More than anything, Danylyuk said the Ukraine saga—from the phone call between Trump and Zelensky in July, to the whistleblower complaint about that call, and the following impeaching investigation and vote—disrupted the alliance that he and others on the Zelensky team had worked for months to establish with Washington, one that they hoped would result in an in-person presidential meeting.
“I hope there will be a new opportunity with the U.S. The narrative needs to be different,” Danylyuk said, adding that he hoped the image of Ukraine as a victim would change. “The world is getting tired of this image,” he said. “After five years we are stronger. We need to be positioning ourselves as a player. Otherwise I don’t think we will go far.”
Trump allies, including Secretary of State Mike Pompeo and Sen. Ron Johnson (R-WI), have traveled to Kyiv recently to meet with top officials to reinforce the U.S. commitment to maintaining an alliance with the country.
“We clearly have bilateral support in Congress,” Danylyuk said, adding that he hoped that if the administration appointed new individuals to posts in Kyiv they would have the backing of the White House. “Sometimes you can have people who might have the knowledge on something but they don’t for some reason have the trust of the president. This is not a good situation. At the end of the day we’re hoping that the new team… that they would have the trust of the president.”
Complicating matters in Kyiv is Giuliani. The former New York City mayor has had ongoing interactions with members of the Ukraine political scene who are known to associate themselves with Russia. As one of President Trump’s closest advisers, Giuliani’s presence in Ukraine and his on-air appearances with parliamentarians like Alexander Dubinksy and Andrii Derkach are concerning officials in the highest ranks in the Zelensky administration.
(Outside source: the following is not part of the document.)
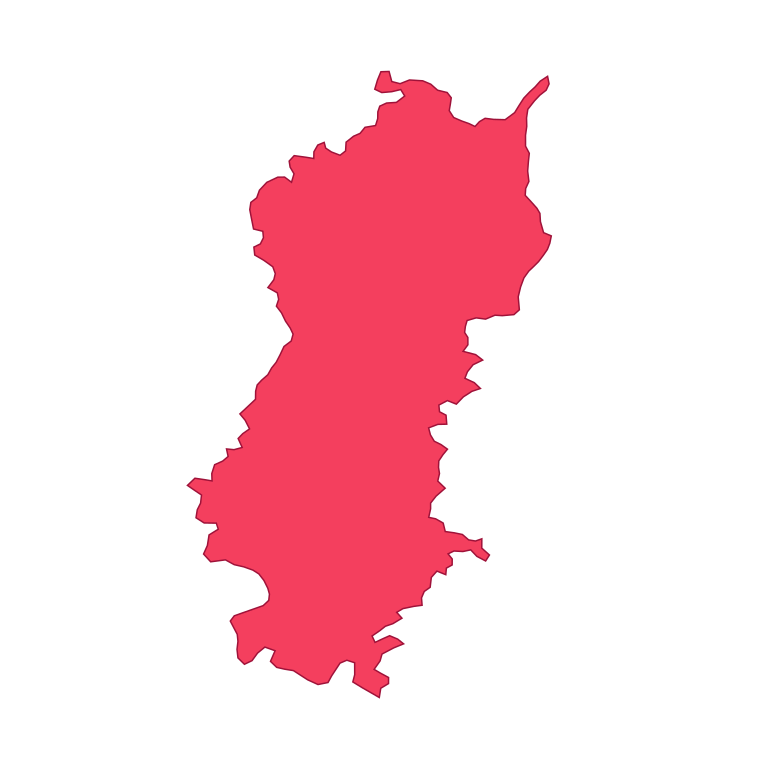 the district of Douradoquara, Minas Gerais, Brazil, rotated 261°
{"feature_id": "56859067B52593850963568", "entity_name": "Douradoquara", "entity_type": "district", "adm_level": 2, "iso_a3": "BRA", "parent_name": "Brazil", "parent_adm1": "Minas Gerais", "projection": "natural_earth1", "projection_center": [-47.608, -18.443], "detail": "fine", "context": "isolated", "style": "filled", "palette": "rose", "viewbox_px": 768, "rotation_deg": 261, "n_neighbors": 0, "source": "geoboundaries", "source_scale": "gbopen_adm2", "svg_char_len": 3522}
<svg xmlns="http://www.w3.org/2000/svg" viewBox="0 0 768 768"><g transform="rotate(261 384 384)"><path d="M262.3,187.6L252.1,184.3L244.3,179.2L235.5,185.0L235.1,199.9L229.0,207.8L225.3,217.0L220.7,225.4L216.0,230.7L208.7,234.7L200.4,237.3L194.4,238.0L188.3,236.3L184.0,230.0L178.5,199.9L173.9,195.1L159.7,199.9L152.7,199.5L144.9,197.3L136.3,196.9L129.0,202.3L131.4,210.4L138.0,217.0L142.8,225.2L137.6,234.7L127.8,228.5L120.9,233.7L117.9,241.2L115.1,249.7L103.8,262.3L97.5,271.8L97.9,282.0L104.0,286.7L115.2,296.9L117.0,304.1L113.3,311.4L101.5,309.6L94.6,306.6L87.1,315.4L75.1,330.3L84.0,333.2L87.4,341.6L93.4,342.6L98.9,335.4L103.7,329.6L111.1,336.8L117.6,339.8L119.8,346.3L121.9,352.5L124.3,362.7L129.9,357.6L134.5,350.2L132.7,343.4L130.2,334.7L137.0,332.8L141.2,341.6L144.5,347.4L145.9,355.3L149.9,365.1L156.5,360.8L159.2,367.6L159.7,378.7L159.5,387.0L166.9,387.6L172.8,391.3L176.0,397.8L185.6,400.5L190.9,407.0L186.0,415.2L192.4,416.8L194.6,423.0L200.5,424.0L206.2,420.7L208.1,427.0L206.2,435.7L206.6,443.7L199.2,448.8L193.3,456.7L198.6,461.4L206.6,454.9L215.8,456.4L214.6,449.8L216.8,443.2L223.1,437.9L226.0,430.2L228.7,421.4L237.4,420.7L242.8,413.9L245.3,407.3L253.4,410.5L259.1,411.4L265.1,417.9L271.5,428.1L279.7,421.9L286.9,424.8L293.1,424.8L299.5,426.1L305.0,431.2L309.7,436.5L315.2,430.9L319.6,424.7L326.5,421.9L333.7,421.2L335.7,430.9L334.5,439.7L343.5,440.4L347.9,434.5L354.6,434.9L357.7,444.0L352.8,452.3L358.9,460.4L363.0,469.7L364.5,478.5L371.2,473.4L377.0,464.8L383.0,468.3L389.1,475.0L392.2,485.2L398.6,479.2L403.9,467.2L409.6,473.0L416.8,474.1L422.3,471.7L428.2,473.4L433.7,476.0L434.9,485.4L432.2,494.5L434.6,504.4L433.0,511.5L432.2,523.2L436.1,529.3L449.1,530.2L458.5,534.1L466.9,538.8L472.8,544.6L476.8,550.4L480.8,555.9L486.2,561.5L491.3,566.4L497.1,569.8L504.1,572.4L508.5,565.3L519.9,563.9L528.1,564.7L533.7,562.5L541.0,557.8L548.2,553.0L554.9,554.5L561.4,558.8L571.8,559.2L581.4,561.5L589.1,563.6L596.8,561.0L607.6,562.7L616.1,565.3L624.5,566.4L632.8,569.0L640.2,577.0L644.9,583.1L648.8,590.1L654.6,594.0L662.3,593.7L658.7,585.7L653.7,579.6L649.7,573.6L644.5,566.8L638.0,561.0L631.6,555.5L626.1,545.0L628.2,533.7L630.6,525.4L628.2,519.3L624.1,514.2L627.9,508.7L631.6,501.9L636.3,494.5L643.8,491.2L650.3,493.4L656.2,495.2L662.0,492.0L665.8,482.9L672.8,477.1L677.4,469.7L680.3,456.7L678.1,446.9L681.5,439.0L691.9,437.9L692.9,429.8L685.2,425.1L676.6,421.0L672.2,427.4L671.5,437.4L672.2,446.6L665.2,449.5L660.2,440.3L661.1,430.5L659.1,423.3L653.8,420.5L647.1,419.3L640.6,416.1L640.5,405.4L635.3,399.6L633.5,392.7L628.8,384.4L620.2,382.5L616.8,376.4L621.4,368.4L626.1,363.3L632.0,362.7L630.4,356.0L624.3,351.1L617.7,349.9L620.2,342.3L623.6,331.0L619.0,325.2L612.8,325.2L605.7,328.0L597.7,324.2L603.9,318.2L604.9,311.4L601.5,299.8L594.9,291.3L587.8,287.4L584.2,280.9L577.2,278.7L567.9,279.0L557.5,279.4L553.8,288.2L547.3,287.8L541.7,283.8L539.6,276.9L531.6,276.5L525.1,284.5L517.2,292.5L510.0,293.9L504.2,291.5L497.4,284.4L490.7,292.9L484.1,293.2L477.7,289.9L470.3,293.9L461.4,296.6L454.0,300.1L447.5,302.0L441.0,299.1L436.7,291.1L429.2,286.0L422.3,280.9L417.4,275.5L411.3,270.7L406.9,263.7L402.9,258.6L397.0,256.1L389.0,254.7L382.6,245.3L377.0,237.0L369.9,241.2L360.7,244.2L357.1,236.8L353.0,231.4L343.5,234.0L342.6,225.6L344.5,218.3L336.8,218.7L333.1,212.6L330.8,204.1L322.5,199.9L315.2,199.0L317.6,191.8L320.5,182.5L314.6,174.0L308.4,180.5L302.9,186.4L295.0,184.2L289.0,179.9L281.3,177.4L274.9,184.6L272.8,196.6L266.5,197.6L262.3,187.6Z" fill="#f43f5e" stroke="#9f1239" stroke-width="1.5"/></g></svg>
The fear is that Russia has established a clear outlet to propagate conspiracy theories—and propaganda—not only in Ukraine media but in U.S. media as well. The problem, Danylyuk said, is that powerful oligarchs, such as Ihor Kolomoisky, who is under investigation in the U.S. for financial crimes, and Viktor Medvedchuk, a pro-Russia former politician, own large corporations and use their platforms to push out false information.
“That is a problem that makes democracy much weaker in Ukraine. Whoever controls the media, I can say controls the results of the elections, broadly speaking with some exceptions,” Danylyuk said. “Zelensky… got support from 1+1—the Kolomoisky channel. So that was sufficient for him to be a strong candidate for elections.”
In December, Giuliani met with Dubinksy, who used to work for 1+1, and Derkach in an effort to aid his investigation of the Bidens. At the same time, Giuliani worked with One America News and the Ukrainian officials to create a documentary series that focused on countering the congressional impeachment probe. Giuliani has recently aired his sit-down interview with Derkach on his personal video channel.
“We have these corrupt individuals…. Ukrainians hate them. They don’t want these people in the government,” Danylyuk said, specifically calling out Yuriy Lutsenko, the former Ukrainian general prosecutor who worked with Giuliani to dig up dirt on the Bidens. “These corrupt people are going to try ways to get connections in the U.S. administration. But they don’t represent Ukraine.”